Associate Professor Marco Magalhaes

The genetics of oral lesions

Oral cancer: it’s awful. Six to 36 per cent of premalignant oral lesions progress to cancer, but we have limited strategies for predicting which ones will remain harmless, and which could kill the patient. That risk of death is real, with oral cancer killing more people in Canada than melanoma or cervical cancer — about 1,500 people a year.

 “No matter what, even if you survive it, it’s bad,” says associate professor Marco Magalhaes 0T9 PhD, 1T5 MSc OP/OM. Advanced oral cancers have a 50 per cent survival rate, and those who get cured can have significant disability after radiation and surgery.

“If we are able to identify oral cancers early and find ways to treat them early, that will be ideal.”

Magalhaes runs one of the few labs in Canada devoted to understanding oral cancer. With funding from the likes of the Canadian Cancer Society, he and his team are analyzing which lesions risk turning malignant to identify cancer early and find new treatment options. 

In a novel approach to studying oral cancer, he is combining clinical research with advanced molecular and genetic analysis. Magalhaes and Oral Pathology and Oral Medicine MSc student Vincent Lavoie are putting samples from the Faculty’s Toronto Oral Pathology Service through something called spatial transcriptomics.

From left to right: Marco Magalhaes and Vincent Lavoie
Associate professor's Marco Magalhaes' lab is combining clinical research with advanced molecular and genetic analysis as a novel approach to studying oral cancer.

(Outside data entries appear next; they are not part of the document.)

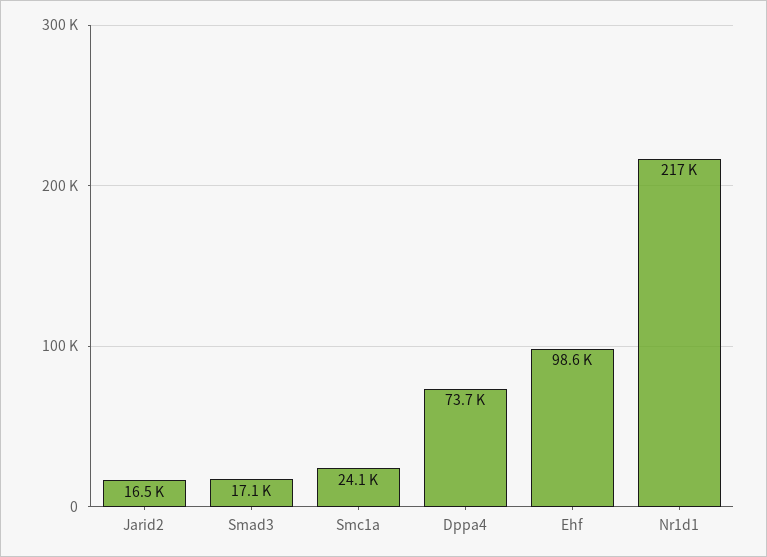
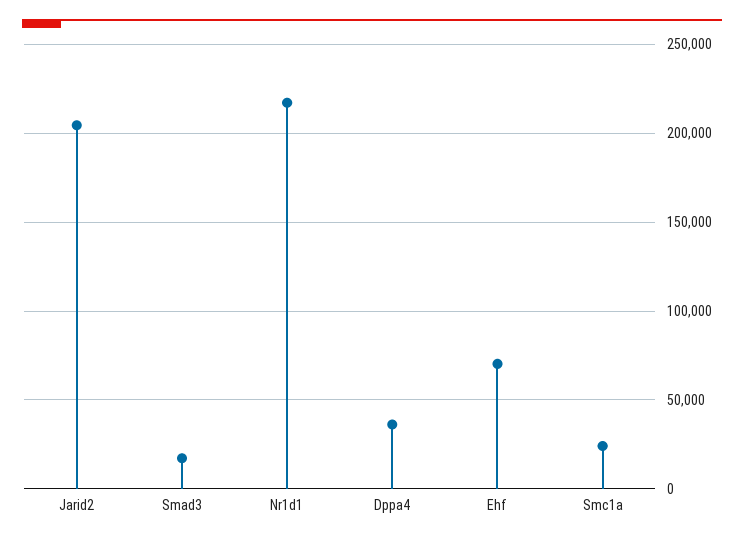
  {
-   "Jarid2": 16500,
+   "Jarid2": 205000,
    "Smad3": 17100,
    "Smc1a": 24100,
-   "Dppa4": 73700,
+   "Dppa4": 35000,
-   "Ehf": 98600,
+   "Ehf": 70000,
    "Nr1d1": 217000
  }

The lab is utilizing spatial transcriptomics supported by MSc student Vincent Lavoie (right) and others.

“Before, we used to take a piece of tissue and we got all these transcripts, all jumbled up. Now, we’re able to separate them into compartments and see how they’re behaving differently,”

This process looks at protein coding RNA expression within different cell types. “Before, we used to take a piece of tissue and we got all these transcripts, all jumbled up. Now, we’re able to separate them into compartments and see how they’re behaving differently,” says Lavoie. “We’re trying to predict if tissue has a higher risk of progression. From our preliminary results, it seems like we can.”

Oral cancers are complex, but this approach is confirming that inflammation and immune response play an important role in cancer progression. Jump-off projects in Magalhaes’ lab include the development of a genetic test for some of these expressions and the creation of an animal model that knocks out these genes, to find a pathway for potential treatments.

Outside of the lab, Magalhaes has become something of an advocate for awareness and research funding for deadly and debilitating oral cancers, sharing his insights at scientific meetings and charity events. “There’s not much going on in the way of oral cancer campaigns, but that’s what I’m trying to do, to get the awareness out there.”